### WHAT YOU NEED TO DO
Make an exact copy of the lines from the one containing "certification course, you" through the end of the material, including both ends but no pictures.

### DATA LISTING
☆ ☆ ☆

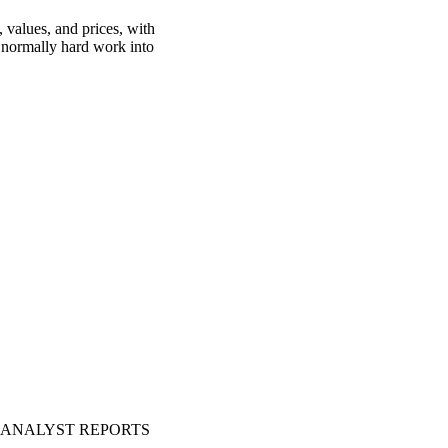
 values, and prices, with
is normally hard work into
ANALYST REPORTS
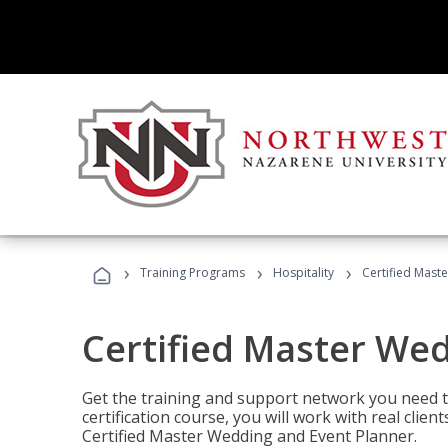
›
›
›
Training Programs
Hospitality
Certified Mast
Certified Master We
Get the training and support network you need to
certification course, you will work with real clie
Certified Master Wedding and Event Planner.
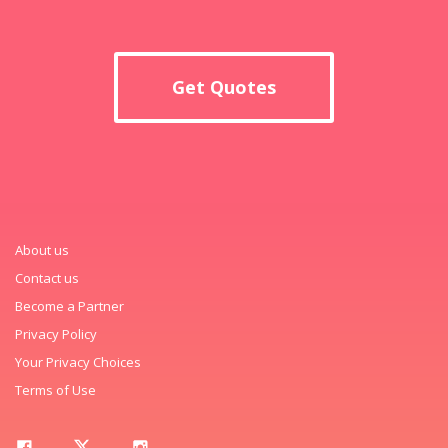
Get Quotes
About us
Contact us
Become a Partner
Privacy Policy
Your Privacy Choices
Terms of Use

☆ ☆ ☆

### EXERCISE OUTPUT
certification course, you will work with real clie
Certified Master Wedding and Event Planner.
Get Quotes
About us
Contact us
Become a Partner
Privacy Policy
Your Privacy Choices
Terms of Use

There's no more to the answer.